– von Ludwig Lindermayer –
Managerfreundliche Fassung mit reduzierter Detailtiefe – bitte kontaktieren Sie uns für langweilige und umfassende anwaltliche Ausführungen. 😉
Zusammenfassung:
- Die Bedingungen des Austrittsabkommens werden angewandt.
- Kein unmittelbarer Handlungsbedarf für registrierte Gemeinschaftsmarken (GM).
- Handlungsbedarf bei noch anhängigen und zukünftigen GM.
Das Handelsabkommen von Heilig Abend (24. Dez. 20) zwischen GB und der EU ändert nicht die Bedingungen des Austrittsabkommens (siehe I.), könnte jedoch zukünftig potentielle Probleme verursachen (siehe II.)
Das im folgenden wichtigste Datum ist der 01. Januar 2021. Jede GM, welches an diesem Tag registriert ist, wird im folgenden “registriert” bezeichnet und jedes angemeldete, jedoch noch nicht registrierte GM wird als “anhängig” bezeichnet.
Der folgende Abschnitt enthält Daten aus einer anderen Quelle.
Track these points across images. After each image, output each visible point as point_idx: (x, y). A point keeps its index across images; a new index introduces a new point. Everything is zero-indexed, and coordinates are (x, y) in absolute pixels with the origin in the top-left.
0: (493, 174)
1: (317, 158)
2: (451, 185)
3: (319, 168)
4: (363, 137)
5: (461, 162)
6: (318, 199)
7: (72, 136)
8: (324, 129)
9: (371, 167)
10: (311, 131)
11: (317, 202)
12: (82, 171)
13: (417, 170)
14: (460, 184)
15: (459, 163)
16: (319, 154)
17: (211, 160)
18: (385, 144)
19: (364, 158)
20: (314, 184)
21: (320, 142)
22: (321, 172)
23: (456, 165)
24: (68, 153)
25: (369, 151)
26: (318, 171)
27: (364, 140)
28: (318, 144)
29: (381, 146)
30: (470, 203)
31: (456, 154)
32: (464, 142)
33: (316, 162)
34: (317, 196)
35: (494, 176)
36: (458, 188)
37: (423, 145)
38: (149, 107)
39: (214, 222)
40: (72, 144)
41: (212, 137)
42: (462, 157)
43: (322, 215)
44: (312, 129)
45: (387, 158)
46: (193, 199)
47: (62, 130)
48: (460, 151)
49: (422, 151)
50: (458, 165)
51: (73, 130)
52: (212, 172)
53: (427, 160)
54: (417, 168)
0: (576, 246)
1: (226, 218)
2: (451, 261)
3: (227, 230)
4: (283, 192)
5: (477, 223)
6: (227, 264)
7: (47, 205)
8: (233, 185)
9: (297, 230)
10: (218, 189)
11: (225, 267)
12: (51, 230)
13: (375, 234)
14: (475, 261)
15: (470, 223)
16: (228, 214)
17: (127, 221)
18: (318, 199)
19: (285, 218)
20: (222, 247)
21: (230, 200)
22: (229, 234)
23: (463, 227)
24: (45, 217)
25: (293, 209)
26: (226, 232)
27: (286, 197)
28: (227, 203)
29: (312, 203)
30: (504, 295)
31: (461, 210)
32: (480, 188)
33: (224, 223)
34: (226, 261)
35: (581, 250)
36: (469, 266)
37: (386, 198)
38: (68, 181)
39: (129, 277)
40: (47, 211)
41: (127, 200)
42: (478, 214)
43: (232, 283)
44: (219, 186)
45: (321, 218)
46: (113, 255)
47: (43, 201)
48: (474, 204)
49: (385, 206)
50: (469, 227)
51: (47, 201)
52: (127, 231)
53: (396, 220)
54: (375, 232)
I. Bedingungen des Austrittsabkommens im Kurzüberblick
1) Für jede registrierte GM wird kostenfrei eine entsprechende Marke in GB durch das britische Patent- und Markenamt (UKIPO) geschaffen. Es werden keine Urkunden ausgestellt und die Erneuerungsgebühren dieser Marke sind am selben Tag fällig, wie die des GM.
2) Für anhängige GM gibt es einen Zeitraum bis incl. 30. September 2021, um eine entsprechende GB-Marke zu beantragen. Amtskosten werden fällig und ein Vertreter / Adresse in GB ist notwendig.
3) Jede GM, welche nach dem 01. Januar 2021 eingereicht wird, umfasst GB nicht mehr und eine eigenständige Anmeldung muss in GB eingereicht werden.
4) Abgesehen von Verfahren vor dem UKIPO gibt es für weitere drei Jahre (bis 31. Dezember 2023) keine Notwendigkeit für einen Vertreter / eine Adresse in GB.
II. Mögliche Probleme für Markenanmelder / -inhaber
1) Potentielle Falle für Markenanmelder?
Gibt es eine potentielle Falle für Markenanmelder, die eine von der anhängigen GM unterschiedliche GB-Marke beantragen?
Zitat von der GB-Regierungs-Homepage:
“You may be intending to file a UK trade mark application that does not correspond to a pending EUTM application in the nine months after the end of the transition period. If so, you should note that someone could [f]ile a UK application after yours and claim the earlier date of a corresponding EUTM application that was pending on 1 January 2021. Where this happens, the later-filed UK application will take precedence.”
Wäre das Obige korrekt, könnte sich die Möglichkeit für sogenanntes “trademark grabbing” durch Dritte zum Nachteil des GM-Anmelders ergeben.
Jedoch scheint die obige Aussage fehlerbehaftet, da das Prioritätsrecht nach Artikel 59 des Austrittsabkommens ein solches Recht nur der Person zukommen lässt, welche die vorherige GM eingereicht hat und nicht einfach irgendwer dieses Recht beanspruchen kann.
Tatsächlich erscheint es in den allermeisten Fällen jedoch ratsam in GB eine der GM entsprechende Anmeldung einzureichen, um ganz generell Prioritätsproblemen aus dem Weg zu gehen.
2) Rechtserhaltende Benutzung
Fortan ist die rechtserhaltende Benutzung und deren Nachweis komplizierter und teilt sich im Wesentlichen in Zeiträume vor und nach dem 01. Januar 2021 auf. Es ist -wie ganz allgemein hinsichtlich dieses Themas- empfehlenswert fortlaufend Benutzungsbeweise für jede Jurisidiktion, in welcher eine Marke angemeldet ist, zu sammeln. Hier sowohl in der EU als auch in GB.
3) Erschöpfung
Das Handelsabkommen legt fest, dass die Erschöpfung von Schutzrechten (Article IP.5) durch die EU und GB festgelegt werden kann. Dies bezieht sich auf alle Schutzrechte, also auch Patente. Man darf hitzige Diskussionen und Probleme in diesem Punkt erwarten, da er eng mit der Frage von IP-Verletzungen verknüpft ist.
4) Geographische Herkunftsangaben
Geographische Herkunftsangaben könnten in zukünftigen Anmeldeverfahren Probleme bereiten, da es derzeit keine verbindlichen Regelungen für den Schutz und die effektive Durchsetzbarkeit dieser gibt (siehe Article IP.57).
Im Wesentlichen ist das Obige auch auf Gemeinschaftsgeschmacksmuster anwendbar.
Natürlich werden wir unsere Mandanten hinsichtlich ihrer Optionen und möglichen ToDos informieren.